PDF(Pubmed)
Abstract:
Recent genome-wide association studies have identified a missense variant p.A165T in mitochondrial amidoxime-reducing component 1 (mARC1) that is strongly associated with protection from all-cause cirrhosis and improved prognosis in nonalcoholic steatohepatitis. The precise mechanism of this protective effect is unknown. Substitution of alanine 165 with threonine is predicted to affect mARC1 protein stability and to have deleterious effects on its function. To investigate the mechanism, we have generated a knock-in mutant mARC1 A165T and a catalytically dead mutant C273A (as a control) in human hepatoma HepG2 cells, enabling characterization of protein subcellular distribution, stability, and biochemical functions of the mARC1 mutant protein expressed from its endogenous locus. Compared to WT mARC1, we found that the A165T mutant exhibits significant mislocalization outside of its traditional location anchored in the mitochondrial outer membrane and reduces protein stability, resulting in lower basal levels.

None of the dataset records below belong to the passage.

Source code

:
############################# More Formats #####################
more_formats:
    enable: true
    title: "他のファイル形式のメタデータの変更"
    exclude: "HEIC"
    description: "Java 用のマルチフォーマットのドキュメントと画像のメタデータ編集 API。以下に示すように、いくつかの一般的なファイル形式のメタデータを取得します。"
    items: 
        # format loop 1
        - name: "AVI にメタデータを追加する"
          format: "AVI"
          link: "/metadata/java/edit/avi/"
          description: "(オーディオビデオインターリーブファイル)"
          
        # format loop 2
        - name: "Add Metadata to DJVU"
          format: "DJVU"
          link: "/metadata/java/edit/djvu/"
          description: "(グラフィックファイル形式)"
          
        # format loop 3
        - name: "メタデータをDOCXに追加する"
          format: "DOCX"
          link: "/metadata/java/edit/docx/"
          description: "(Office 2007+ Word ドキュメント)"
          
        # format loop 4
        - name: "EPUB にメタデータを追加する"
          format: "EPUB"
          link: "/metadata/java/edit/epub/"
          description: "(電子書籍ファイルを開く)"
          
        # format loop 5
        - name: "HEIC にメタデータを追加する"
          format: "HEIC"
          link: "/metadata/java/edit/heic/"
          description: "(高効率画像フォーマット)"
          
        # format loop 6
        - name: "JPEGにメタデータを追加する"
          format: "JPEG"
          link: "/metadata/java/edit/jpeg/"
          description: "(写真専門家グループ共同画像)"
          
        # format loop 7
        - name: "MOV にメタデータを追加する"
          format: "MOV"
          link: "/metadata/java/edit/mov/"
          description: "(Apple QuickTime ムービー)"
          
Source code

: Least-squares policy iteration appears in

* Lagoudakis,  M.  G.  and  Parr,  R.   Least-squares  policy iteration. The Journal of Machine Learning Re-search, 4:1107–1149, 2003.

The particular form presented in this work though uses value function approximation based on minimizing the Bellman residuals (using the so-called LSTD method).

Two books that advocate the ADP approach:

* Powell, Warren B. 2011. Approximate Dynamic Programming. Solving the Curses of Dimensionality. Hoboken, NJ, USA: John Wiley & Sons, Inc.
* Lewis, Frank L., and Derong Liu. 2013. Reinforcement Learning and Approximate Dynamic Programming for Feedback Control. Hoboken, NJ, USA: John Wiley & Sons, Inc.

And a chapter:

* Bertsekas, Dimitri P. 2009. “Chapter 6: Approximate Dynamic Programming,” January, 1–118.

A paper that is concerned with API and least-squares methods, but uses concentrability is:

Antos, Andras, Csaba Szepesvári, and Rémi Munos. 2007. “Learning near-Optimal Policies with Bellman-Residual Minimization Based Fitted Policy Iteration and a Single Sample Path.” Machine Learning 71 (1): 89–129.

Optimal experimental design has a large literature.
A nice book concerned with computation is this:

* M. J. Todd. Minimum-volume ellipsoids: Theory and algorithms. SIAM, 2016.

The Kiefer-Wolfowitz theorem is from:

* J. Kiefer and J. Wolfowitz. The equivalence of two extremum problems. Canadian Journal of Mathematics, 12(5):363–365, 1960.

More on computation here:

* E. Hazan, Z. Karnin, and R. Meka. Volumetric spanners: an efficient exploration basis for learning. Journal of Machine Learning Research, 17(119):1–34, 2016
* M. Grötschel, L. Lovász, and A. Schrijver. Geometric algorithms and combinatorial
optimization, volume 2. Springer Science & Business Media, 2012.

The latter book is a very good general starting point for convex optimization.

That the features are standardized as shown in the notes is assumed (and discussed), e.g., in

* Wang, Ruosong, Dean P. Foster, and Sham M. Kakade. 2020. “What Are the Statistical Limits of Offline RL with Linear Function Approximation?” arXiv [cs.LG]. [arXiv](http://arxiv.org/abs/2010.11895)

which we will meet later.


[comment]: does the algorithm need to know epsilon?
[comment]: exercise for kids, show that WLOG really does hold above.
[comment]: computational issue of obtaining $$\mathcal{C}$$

We evaluated the involvement of the ubiquitin proteasome system in mARC1 A165T degradation and observed increased ubiquitination and faster degradation of the A165T variant. In addition, we have shown that HepG2 cells carrying the MTARC1 p.A165T variant exhibit lower N-reductive activity on exogenously added amidoxime substrates in vitro. The data from these biochemical and functional assays suggest a mechanism by which the MTARC1 p.A165T variant abrogates enzyme function which may contribute to its protective effect in liver disease.
摘要:
最近的全基因组关联研究已经确定了线粒体胺肟减少成分1(mARC1)中的错义变体p.A165T,其与非酒精性脂肪性肝炎(NASH)的全因肝硬化保护和预后改善密切相关。这种保护作用的确切机制是未知的。预测用苏氨酸取代丙氨酸165会影响mARC1蛋白的稳定性,并对其功能产生有害影响。为了研究机制,我们在人肝癌HepG2细胞中产生了敲入突变体mARC1A165T和催化死亡突变体C273A(作为对照),能够表征蛋白质亚细胞分布,稳定性,和从其内源性基因座表达的mARC1突变蛋白的生化功能。与野生型(WT)mARC1相比,我们发现A165T突变体在其锚定在线粒体外膜的传统位置之外表现出明显的错误定位,并降低了蛋白质的稳定性,导致较低的基础水平。我们评估了泛素蛋白酶体系统在mARC1A165T降解中的参与,并观察到A165T变体的泛素化增加和降解更快。此外,我们已经表明,携带MTARC1p.A165T变体的HepG2细胞在体外对外源添加的胺肟底物表现出较低的N-还原活性。来自这些生化和功能测定的数据表明MTARC1p.A165T变体消除酶功能的机制,这可能有助于其在肝病中的保护作用。